## Begin DOCUMENT EXCERPT

SEC EDGAR API Guide: Fetching Filings Programmatically
How to pull SEC filings straight from EDGAR: the JSON endpoints, index files, and rate limits, plus the parsing traps that make raw EDGAR harder than it looks.

The short version
The SEC EDGAR API is free and keyless. The two surfaces that matter are the JSON endpoints on data.sec.gov (per-company filing histories and XBRL facts) and the quarterly and daily index files for bulk work. The SEC's fair access guidance currently documents a ceiling of ten requests per second with a declared User-Agent. Access is the easy part. The real engineering effort goes into inconsistent file naming inside filings, CUSIP-to-ticker mapping, and amendment handling that silently double counts positions if you get it wrong.
What EDGAR actually gives you
EDGAR (Electronic Data Gathering, Analysis, and Retrieval) is the SEC's public filing system. Every electronically filed disclosure the agency accepts is published there, free, with no API key and no registration. That includes the forms most useful to traders and agent builders: quarterly 13F holdings reports (due 45 days after quarter end, required of institutional managers above the $100 million threshold in covered US equities), Form 4 insider transactions (due within 2 business days of the trade), Schedule 13D activist stakes (within 5 business days), Form 3 initial insider statements (within 10 days of becoming an insider), and Form 5 annual catch-ups (within 45 days of fiscal year end). If those forms blur together, the practical differences are covered in 13F vs 13D vs 13G vs Form 4.
Two identifiers organize everything. The CIK (Central Index Key) identifies a filer. The accession number, an 18-digit dash-separated ID, identifies a single filing, and it is the atomic unit of provenance: any claim about a holding should trace back to one. Tickers are not first-class citizens. The SEC publishes a ticker-to-CIK mapping file (company_tickers.json), but the holdings inside a 13F are keyed by CUSIP, not ticker, which is its own resolution problem (see what a CUSIP is and why it matters). The official starting point for the structured endpoints is the SEC's EDGAR API documentation, and for 13F-specific questions the SEC's 13F FAQ is the canonical reference.

The endpoints that matter
EDGAR is really several surfaces stacked on one archive. Here is the map most pipelines end up using:
| Surface | URL pattern | Returns | Best for |
|---|---|---|---|
| Submissions | data.sec.gov/submissions/CIK##########.json |
A filer's filing history: form types, dates, accession numbers, document names | "What has this filer submitted lately?" |
| XBRL company facts | data.sec.gov/api/xbrl/companyfacts/CIK##########.json |
Every tagged financial fact from structured filings | Fundamentals time series |
| Archives | sec.gov/Archives/edgar/data/<cik>/<accession>/ |
The raw documents of one filing | Pulling the actual 13F table or Form 4 XML |
| Full-text search | efts.sec.gov |
Keyword hits across recent filings | Discovery, not complete history |
| Index files | sec.gov/Archives/edgar/full-index/<year>/<qtr>/ |
A listing of every filing in the period | Bulk and incremental ingestion |
The CIK must be zero-padded to ten digits on data.sec.gov, and every request needs a User-Agent that identifies you:
# Filing history for Berkshire Hathaway (CIK 1067983)

## End DOCUMENT EXCERPT

▶ **SHORT EXERCISE**
Turn the paragraph of the EDGAR API guide that starts "Two identifiers organize everything" into a short bulleted list that keeps its main facts.

## Begin DATA

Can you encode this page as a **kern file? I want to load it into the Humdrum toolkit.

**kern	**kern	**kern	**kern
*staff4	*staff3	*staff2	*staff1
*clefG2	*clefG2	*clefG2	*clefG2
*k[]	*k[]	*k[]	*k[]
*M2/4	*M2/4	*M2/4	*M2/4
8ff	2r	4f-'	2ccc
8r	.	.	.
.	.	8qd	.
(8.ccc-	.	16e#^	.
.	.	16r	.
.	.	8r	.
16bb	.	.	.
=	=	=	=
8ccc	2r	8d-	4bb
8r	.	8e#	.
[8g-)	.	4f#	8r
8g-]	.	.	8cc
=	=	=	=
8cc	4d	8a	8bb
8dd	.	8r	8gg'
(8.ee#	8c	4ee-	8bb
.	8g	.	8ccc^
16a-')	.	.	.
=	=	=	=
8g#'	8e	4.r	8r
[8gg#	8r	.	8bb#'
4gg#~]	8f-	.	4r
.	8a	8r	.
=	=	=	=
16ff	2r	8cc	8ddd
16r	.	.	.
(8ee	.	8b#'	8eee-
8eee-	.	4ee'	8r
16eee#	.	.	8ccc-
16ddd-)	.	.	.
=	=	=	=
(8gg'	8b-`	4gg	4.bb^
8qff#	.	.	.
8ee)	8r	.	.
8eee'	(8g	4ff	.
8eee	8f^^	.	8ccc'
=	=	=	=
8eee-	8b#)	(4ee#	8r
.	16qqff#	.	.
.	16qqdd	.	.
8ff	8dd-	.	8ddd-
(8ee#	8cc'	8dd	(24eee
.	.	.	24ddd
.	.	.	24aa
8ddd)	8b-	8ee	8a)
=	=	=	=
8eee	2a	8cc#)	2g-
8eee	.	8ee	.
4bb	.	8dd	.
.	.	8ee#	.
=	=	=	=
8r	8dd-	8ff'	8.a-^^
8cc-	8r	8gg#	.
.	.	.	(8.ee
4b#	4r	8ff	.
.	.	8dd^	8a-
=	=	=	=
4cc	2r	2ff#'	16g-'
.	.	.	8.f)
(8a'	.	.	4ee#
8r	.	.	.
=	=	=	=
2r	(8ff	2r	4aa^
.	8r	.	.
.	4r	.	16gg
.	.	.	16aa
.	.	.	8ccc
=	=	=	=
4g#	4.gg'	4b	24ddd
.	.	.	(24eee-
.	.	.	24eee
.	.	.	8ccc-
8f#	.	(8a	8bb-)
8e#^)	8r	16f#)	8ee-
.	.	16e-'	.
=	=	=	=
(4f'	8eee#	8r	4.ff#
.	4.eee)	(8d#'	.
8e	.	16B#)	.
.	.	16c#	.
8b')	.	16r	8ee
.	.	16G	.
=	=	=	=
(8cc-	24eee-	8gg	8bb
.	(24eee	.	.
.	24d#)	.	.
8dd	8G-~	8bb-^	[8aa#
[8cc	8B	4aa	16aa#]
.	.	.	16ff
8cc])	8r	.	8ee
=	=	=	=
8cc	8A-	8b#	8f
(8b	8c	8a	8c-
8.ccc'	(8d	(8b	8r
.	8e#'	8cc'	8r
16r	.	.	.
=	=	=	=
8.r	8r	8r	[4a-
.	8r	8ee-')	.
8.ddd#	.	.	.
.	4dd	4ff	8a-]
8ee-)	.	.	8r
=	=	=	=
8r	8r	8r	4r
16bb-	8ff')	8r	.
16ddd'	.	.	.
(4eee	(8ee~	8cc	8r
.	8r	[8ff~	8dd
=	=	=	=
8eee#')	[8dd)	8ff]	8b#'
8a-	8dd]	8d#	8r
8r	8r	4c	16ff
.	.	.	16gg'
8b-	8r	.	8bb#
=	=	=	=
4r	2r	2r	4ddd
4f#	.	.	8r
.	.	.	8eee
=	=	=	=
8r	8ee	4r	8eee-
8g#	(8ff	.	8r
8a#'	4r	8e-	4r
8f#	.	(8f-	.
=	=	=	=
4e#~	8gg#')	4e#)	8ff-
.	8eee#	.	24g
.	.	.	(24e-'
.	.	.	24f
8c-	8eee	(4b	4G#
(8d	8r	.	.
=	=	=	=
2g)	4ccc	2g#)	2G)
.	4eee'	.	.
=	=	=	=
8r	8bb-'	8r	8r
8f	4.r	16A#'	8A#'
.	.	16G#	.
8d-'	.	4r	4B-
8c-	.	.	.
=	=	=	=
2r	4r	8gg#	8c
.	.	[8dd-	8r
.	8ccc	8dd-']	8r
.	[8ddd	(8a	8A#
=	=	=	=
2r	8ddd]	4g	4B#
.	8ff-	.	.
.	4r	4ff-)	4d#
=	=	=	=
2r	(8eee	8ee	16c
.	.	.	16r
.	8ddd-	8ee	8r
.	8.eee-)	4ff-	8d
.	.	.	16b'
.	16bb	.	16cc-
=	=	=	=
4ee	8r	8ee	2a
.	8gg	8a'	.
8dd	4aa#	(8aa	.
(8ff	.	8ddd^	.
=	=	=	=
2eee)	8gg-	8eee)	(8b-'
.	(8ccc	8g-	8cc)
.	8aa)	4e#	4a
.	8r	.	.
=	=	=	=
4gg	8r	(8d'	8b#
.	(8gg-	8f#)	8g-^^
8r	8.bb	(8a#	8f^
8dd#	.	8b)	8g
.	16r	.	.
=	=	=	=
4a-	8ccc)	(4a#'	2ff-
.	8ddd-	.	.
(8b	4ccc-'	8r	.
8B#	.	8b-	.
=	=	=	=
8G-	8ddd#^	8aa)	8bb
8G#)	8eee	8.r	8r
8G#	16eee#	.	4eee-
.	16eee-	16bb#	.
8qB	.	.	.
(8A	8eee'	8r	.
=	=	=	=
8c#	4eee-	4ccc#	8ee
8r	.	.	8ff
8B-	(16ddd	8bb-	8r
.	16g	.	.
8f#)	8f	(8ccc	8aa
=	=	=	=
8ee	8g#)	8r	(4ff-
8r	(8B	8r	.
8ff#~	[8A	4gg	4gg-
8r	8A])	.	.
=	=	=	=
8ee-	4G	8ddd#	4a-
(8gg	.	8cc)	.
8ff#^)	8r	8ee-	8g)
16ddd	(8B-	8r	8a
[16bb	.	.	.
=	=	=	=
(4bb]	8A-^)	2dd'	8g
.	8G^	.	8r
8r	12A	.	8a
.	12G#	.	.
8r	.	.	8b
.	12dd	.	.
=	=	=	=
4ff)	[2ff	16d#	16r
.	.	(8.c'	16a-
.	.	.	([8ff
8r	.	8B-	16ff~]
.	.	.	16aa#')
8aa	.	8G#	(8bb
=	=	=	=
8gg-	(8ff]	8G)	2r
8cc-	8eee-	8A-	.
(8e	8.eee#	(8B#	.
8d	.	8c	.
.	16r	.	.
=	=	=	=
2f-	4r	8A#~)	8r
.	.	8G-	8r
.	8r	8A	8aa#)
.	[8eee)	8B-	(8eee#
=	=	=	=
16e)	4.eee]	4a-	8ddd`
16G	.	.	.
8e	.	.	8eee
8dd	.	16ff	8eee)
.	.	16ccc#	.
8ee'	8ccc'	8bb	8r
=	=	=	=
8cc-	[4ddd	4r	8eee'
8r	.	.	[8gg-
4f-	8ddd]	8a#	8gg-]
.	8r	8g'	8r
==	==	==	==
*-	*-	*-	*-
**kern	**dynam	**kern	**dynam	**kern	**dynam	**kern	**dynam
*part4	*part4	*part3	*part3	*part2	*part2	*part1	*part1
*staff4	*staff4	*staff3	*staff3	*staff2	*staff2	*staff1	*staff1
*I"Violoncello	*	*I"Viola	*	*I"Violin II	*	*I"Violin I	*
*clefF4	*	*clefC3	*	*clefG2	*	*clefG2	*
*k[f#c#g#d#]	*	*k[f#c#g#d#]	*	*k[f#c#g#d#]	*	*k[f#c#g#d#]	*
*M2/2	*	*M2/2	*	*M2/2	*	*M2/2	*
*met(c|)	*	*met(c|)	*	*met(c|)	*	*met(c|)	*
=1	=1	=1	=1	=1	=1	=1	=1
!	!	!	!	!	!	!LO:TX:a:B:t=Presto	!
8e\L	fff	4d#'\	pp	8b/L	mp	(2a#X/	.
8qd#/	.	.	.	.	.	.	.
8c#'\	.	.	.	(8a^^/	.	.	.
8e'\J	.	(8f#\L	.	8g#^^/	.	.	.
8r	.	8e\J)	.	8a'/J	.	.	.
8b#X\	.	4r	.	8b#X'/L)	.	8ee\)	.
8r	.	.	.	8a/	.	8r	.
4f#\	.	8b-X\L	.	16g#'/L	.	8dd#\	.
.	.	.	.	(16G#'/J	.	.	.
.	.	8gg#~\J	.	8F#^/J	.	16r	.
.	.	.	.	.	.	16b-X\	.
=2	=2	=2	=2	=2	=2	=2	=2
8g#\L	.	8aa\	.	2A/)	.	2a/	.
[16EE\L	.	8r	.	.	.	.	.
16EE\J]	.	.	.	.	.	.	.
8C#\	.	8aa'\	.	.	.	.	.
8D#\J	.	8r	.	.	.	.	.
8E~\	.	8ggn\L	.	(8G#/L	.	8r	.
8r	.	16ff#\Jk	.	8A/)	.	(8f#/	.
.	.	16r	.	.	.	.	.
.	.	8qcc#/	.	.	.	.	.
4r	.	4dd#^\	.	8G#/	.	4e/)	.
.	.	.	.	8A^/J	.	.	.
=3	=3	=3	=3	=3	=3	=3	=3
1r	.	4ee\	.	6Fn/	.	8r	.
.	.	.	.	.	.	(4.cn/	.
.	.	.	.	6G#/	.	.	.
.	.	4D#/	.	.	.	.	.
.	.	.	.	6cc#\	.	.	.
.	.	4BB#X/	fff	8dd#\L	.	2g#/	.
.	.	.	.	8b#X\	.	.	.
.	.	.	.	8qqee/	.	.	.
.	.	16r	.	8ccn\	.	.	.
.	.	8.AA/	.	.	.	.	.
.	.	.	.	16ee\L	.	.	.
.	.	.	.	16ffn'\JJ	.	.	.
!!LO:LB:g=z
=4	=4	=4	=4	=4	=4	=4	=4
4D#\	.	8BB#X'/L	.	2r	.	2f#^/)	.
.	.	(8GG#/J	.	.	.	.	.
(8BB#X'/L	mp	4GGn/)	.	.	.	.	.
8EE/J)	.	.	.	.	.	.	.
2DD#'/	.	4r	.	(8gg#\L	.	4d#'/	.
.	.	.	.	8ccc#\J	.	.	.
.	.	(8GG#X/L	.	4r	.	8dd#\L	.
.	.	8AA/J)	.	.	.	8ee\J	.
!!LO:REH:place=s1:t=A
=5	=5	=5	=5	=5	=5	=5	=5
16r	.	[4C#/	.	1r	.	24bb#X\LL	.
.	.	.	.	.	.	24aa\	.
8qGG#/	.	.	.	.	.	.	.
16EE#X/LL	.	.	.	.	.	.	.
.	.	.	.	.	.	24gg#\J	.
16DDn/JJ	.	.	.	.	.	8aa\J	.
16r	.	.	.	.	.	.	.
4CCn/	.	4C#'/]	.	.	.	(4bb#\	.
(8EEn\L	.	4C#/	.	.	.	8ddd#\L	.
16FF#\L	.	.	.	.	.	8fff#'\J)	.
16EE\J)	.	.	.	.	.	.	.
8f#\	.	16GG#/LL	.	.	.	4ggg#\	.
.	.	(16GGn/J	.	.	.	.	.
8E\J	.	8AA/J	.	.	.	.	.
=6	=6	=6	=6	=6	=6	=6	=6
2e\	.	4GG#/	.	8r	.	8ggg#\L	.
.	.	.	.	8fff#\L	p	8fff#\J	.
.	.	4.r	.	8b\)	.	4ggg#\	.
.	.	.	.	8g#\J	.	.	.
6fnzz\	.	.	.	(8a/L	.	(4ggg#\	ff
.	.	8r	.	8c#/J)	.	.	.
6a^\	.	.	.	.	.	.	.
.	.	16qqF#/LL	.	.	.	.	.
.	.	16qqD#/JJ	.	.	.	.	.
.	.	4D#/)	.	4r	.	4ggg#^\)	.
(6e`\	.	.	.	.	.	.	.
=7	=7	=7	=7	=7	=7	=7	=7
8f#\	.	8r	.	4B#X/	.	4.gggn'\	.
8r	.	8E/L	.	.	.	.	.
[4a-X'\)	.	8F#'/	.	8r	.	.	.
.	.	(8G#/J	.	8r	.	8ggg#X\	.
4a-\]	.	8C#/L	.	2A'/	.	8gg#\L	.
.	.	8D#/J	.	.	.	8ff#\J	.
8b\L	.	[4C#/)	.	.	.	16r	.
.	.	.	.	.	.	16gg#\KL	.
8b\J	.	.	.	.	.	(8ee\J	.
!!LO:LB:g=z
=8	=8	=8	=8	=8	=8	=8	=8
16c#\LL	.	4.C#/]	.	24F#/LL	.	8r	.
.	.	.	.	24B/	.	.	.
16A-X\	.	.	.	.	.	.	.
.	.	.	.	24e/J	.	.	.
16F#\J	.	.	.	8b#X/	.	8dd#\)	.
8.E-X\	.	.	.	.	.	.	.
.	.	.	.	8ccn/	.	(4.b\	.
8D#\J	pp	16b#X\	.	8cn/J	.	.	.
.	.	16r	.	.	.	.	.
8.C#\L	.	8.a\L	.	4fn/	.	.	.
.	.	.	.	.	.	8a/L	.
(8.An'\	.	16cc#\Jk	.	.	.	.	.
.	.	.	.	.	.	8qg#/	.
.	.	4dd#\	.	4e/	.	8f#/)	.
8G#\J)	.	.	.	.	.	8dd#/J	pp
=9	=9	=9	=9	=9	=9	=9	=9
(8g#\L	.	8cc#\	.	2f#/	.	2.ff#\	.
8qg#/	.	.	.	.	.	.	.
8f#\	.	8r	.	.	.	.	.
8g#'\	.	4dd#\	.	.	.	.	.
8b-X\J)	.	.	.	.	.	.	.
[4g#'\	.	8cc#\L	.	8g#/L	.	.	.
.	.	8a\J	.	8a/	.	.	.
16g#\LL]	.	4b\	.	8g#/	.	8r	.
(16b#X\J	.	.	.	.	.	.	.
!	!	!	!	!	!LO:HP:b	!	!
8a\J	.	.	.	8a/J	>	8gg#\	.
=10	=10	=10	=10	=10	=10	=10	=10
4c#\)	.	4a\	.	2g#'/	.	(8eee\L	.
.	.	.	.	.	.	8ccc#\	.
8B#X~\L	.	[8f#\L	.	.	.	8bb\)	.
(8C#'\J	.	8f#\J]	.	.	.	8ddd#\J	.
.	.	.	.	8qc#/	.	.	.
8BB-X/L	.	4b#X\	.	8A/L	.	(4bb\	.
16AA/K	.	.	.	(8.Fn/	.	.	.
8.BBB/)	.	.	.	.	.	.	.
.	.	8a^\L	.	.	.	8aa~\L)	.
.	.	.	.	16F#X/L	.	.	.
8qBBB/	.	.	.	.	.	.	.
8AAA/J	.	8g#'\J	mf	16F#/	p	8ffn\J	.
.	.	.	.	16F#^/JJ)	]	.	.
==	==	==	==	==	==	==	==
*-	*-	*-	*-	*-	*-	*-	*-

## End DATA

▶ **RESULT**
- The CIK (Central Index Key) identifies a filer.
- The accession number, an 18-digit dash-separated ID, identifies a single filing. It is the atomic unit of provenance, so any claim about a holding should trace back to one.
- Tickers are not first-class citizens. The SEC publishes a ticker-to-CIK mapping file (company_tickers.json).
- Holdings inside a 13F are keyed by CUSIP rather than ticker, which creates its own resolution problem.
- The SEC's EDGAR API documentation is the official starting point for the structured endpoints.
- The SEC's 13F FAQ is the canonical reference for 13F-specific questions.